Sgt. O.K. Deadhead is an awkward, clumsy, and shy soldier who conveniently manages to fall into trouble and get thrown in the guardhouse every time the latest rescheduling of his wedding to WAC Airman Lucy Turner, which is a relief to Deadhead because he’s afraid to get married. Deadhead’s clumsiness makes him a thorn in the side of his base commander Gen. Fogg, who needs everything to go perfectly this week for the launch of Project Moonmonkey. Broken out of the guardhouse by a cellmate, Deadhead hides in a rocket, not realizing that it’s about to be launched into a region of space that has been noted to cause personality changes in test subjects. The US President orders the military brass to keep the screwup quiet and to announce that Deadhead is a heroic volunteer. The generals get the idea to sweeten the PR by sweeping Deadhead into an on-base marriage to Lucy immediately on return, but Deadhead comes back wrong, all arrogance and id, lording his hero status over the generals and threatening to tell the press the real story if they don’t obey his orders. Realizing they can’t let Deadhead get to the press, but need to present a hero to the public, the generals throw him in the guardhouse and find the loyal, obedient, and eager Sgt Donovan, a perfect doppelganger of Deadhead, and order him to pose as Deadhead for the press, the wedding, and the honeymoon. But Deadhead won’t let some concrete walls contain him.

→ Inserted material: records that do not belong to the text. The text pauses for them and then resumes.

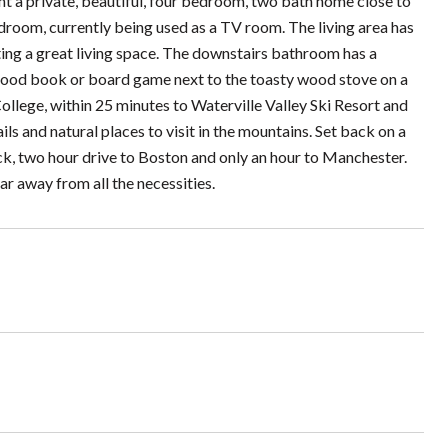
nt a private, beautiful, four bedroom, two bath home close to
droom, currently being used as a TV room. The living area has
ating a great living space. The downstairs bathroom has a
 good book or board game next to the toasty wood stove on a
lege, within 25 minutes to Waterville Valley Ski Resort and
 and natural places to visit in the mountains. Set back on a
quick, two hour drive to Boston and only an hour to Manchester.
far away from all the necessities.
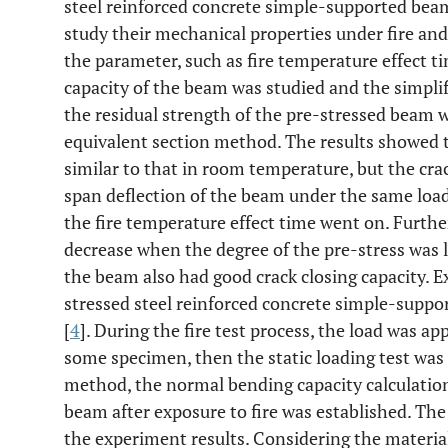
steel reinforced concrete simple-supported beam 
study their mechanical properties under fire and 
the parameter, such as fire temperature effect ti
capacity of the beam was studied and the simplif
the residual strength of the pre-stressed beam 
equivalent section method. The results showed 
similar to that in room temperature, but the cra
span deflection of the beam under the same load
the fire temperature effect time went on. Furth
decrease when the degree of the pre-stress was la
the beam also had good crack closing capacity. 
stressed steel reinforced concrete simple-suppo
[
4
]. During the fire test process, the load was a
some specimen, then the static loading test was 
method, the normal bending capacity calculatio
beam after exposure to fire was established. Th
the experiment results. Considering the materia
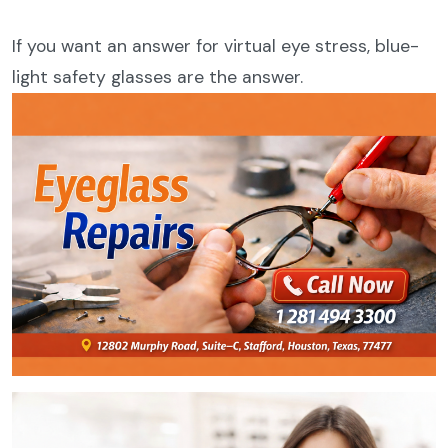
If you want an answer for virtual eye stress, blue-
light safety glasses are the answer.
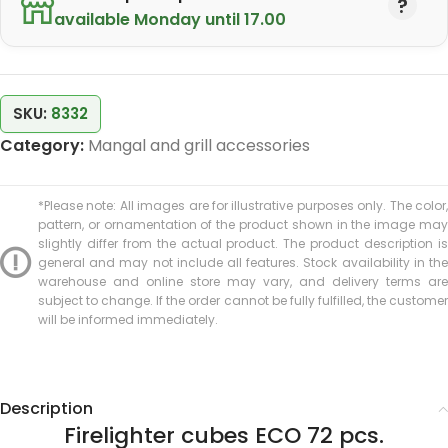
available Monday until 17.00
SKU:
8332
Category:
Mangal and grill accessories
*Please note: All images are for illustrative purposes only. The color,
pattern, or ornamentation of the product shown in the image may
slightly differ from the actual product. The product description is
general and may not include all features. Stock availability in the
warehouse and online store may vary, and delivery terms are
subject to change. If the order cannot be fully fulfilled, the customer
will be informed immediately.
Description
Firelighter cubes ECO 72 pcs.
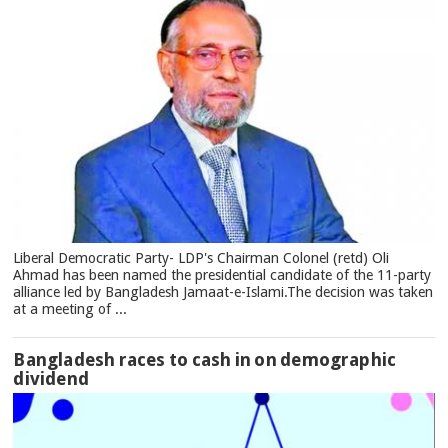
Liberal Democratic Party- LDP's Chairman Colonel (retd) Oli
Ahmad has been named the presidential candidate of the 11-party
alliance led by Bangladesh Jamaat-e-Islami.The decision was taken
at a meeting of ...
Bangladesh races to cash in on demographic
dividend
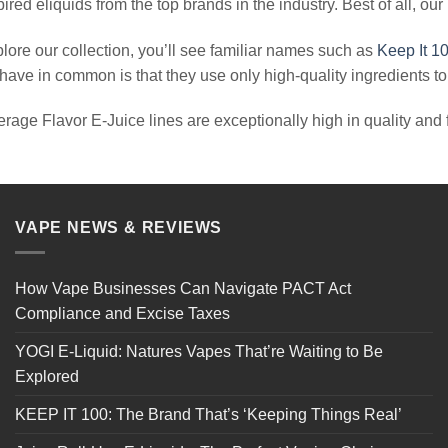
red eliquids from the top brands in the industry. Best of all, our
lore our collection, you’ll see familiar names such as
Keep It 1
ave in common is that they use only high-quality ingredients to c
erage Flavor E-Juice lines are exceptionally high in quality and fu
VAPE NEWS & REVIEWS
How Vape Businesses Can Navigate PACT Act
Compliance and Excise Taxes
YOGI E-Liquid: Natures Vapes That’re Waiting to Be
Explored
KEEP IT 100: The Brand That’s ‘Keeping Things Real’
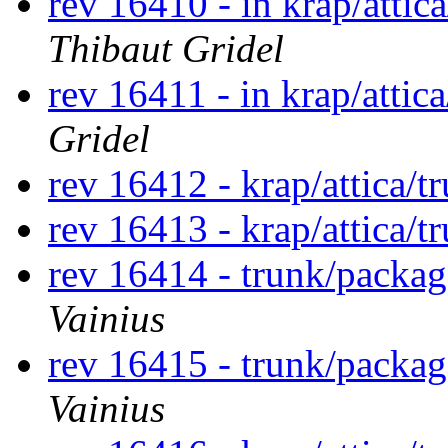
rev 16410 - in krap/attic
Thibaut Gridel
rev 16411 - in krap/attic
Gridel
rev 16412 - krap/attica/
rev 16413 - krap/attica/
rev 16414 - trunk/packa
Vainius
rev 16415 - trunk/packa
Vainius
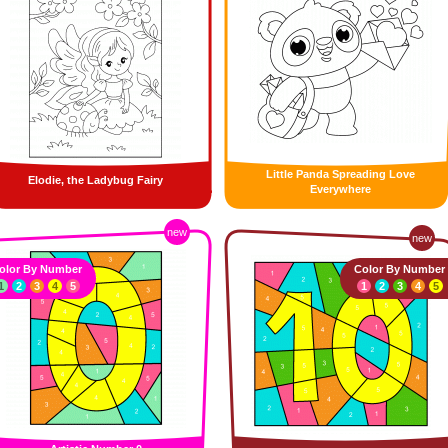
Little Panda Spreading Love
Elodie, the Ladybug Fairy
Everywhere
new
new
olor By Number
Color By Number
1
2
3
4
5
1
2
3
4
5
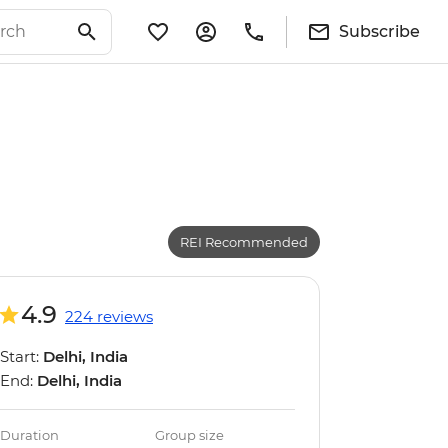
Subscribe
REI Recommended
4.9
224 reviews
Start:
Delhi, India
End:
Delhi, India
Duration
Group size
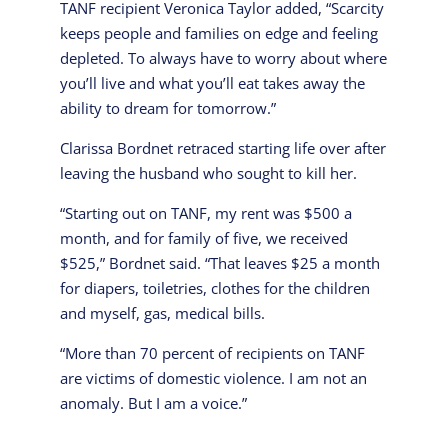
TANF recipient Veronica Taylor added, “Scarcity
keeps people and families on edge and feeling
depleted. To always have to worry about where
you’ll live and what you’ll eat takes away the
ability to dream for tomorrow.”
Clarissa Bordnet retraced starting life over after
leaving the husband who sought to kill her.
“Starting out on TANF, my rent was $500 a
month, and for family of five, we received
$525,” Bordnet said. “That leaves $25 a month
for diapers, toiletries, clothes for the children
and myself, gas, medical bills.
“More than 70 percent of recipients on TANF
are victims of domestic violence. I am not an
anomaly. But I am a voice.”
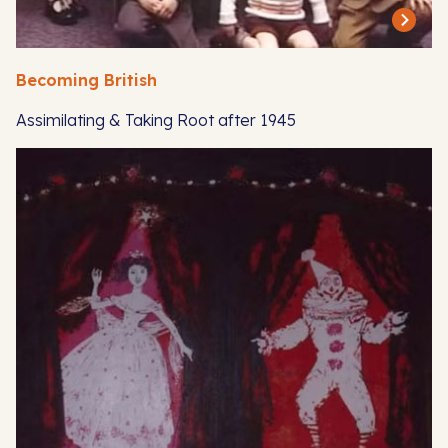
Becoming British
Assimilating & Taking Root after 1945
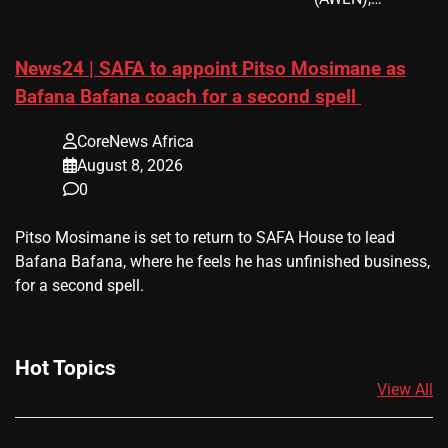
News24 | SAFA to appoint Pitso Mosimane as
Bafana Bafana coach for a second spell
CoreNews Africa
August 8, 2026
0
​Pitso Mosimane is set to return to SAFA House to lead
Bafana Bafana, where he feels he has unfinished business,
for a second spell.
Hot Topics
View All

Avalon plays something like 2 3/4 roles here. Old Deadhead is a shy bumbler, New Deadhead is a power-mad braggart, Donovan is shy, but not a bumbler, and eventually Deadhead cools down to become a more confident and capable version of his real self. Everyone else is basically playing archetypes, but Avalon has to vary his acting a lot, and he handles it pretty well.

The songs are completely forgettable. They don’t outstay their welcome, but they don’t add a thing to the story. They’re just there because Frankie Avalon movies need songs. There are a handful of improvised Buster Keaton bits that also don’t really belong. Buster Keaton is always funny, but he’s in the wrong movie. He drops out after the first act and the movie is improved by it. This isn’t a big enough movie to be influential, but I think the “little bit of everything” approach to putting together movies was on the decline by this time, and that’s a good thing.

This is a mishmash movie. The plot is heavily burdened by a lot of distractions, and it only succeeds at being a Frankie Avalon vehicle by giving him a broad range of things to do. The story is much more with the brass than with Deadhead, but it’s made about him because he’s the problem they’re trying to keep up with. It’s a bit of fun, but not anything terribly worthwhile. They had high hopes for this movie, but it failed to deliver on its promises.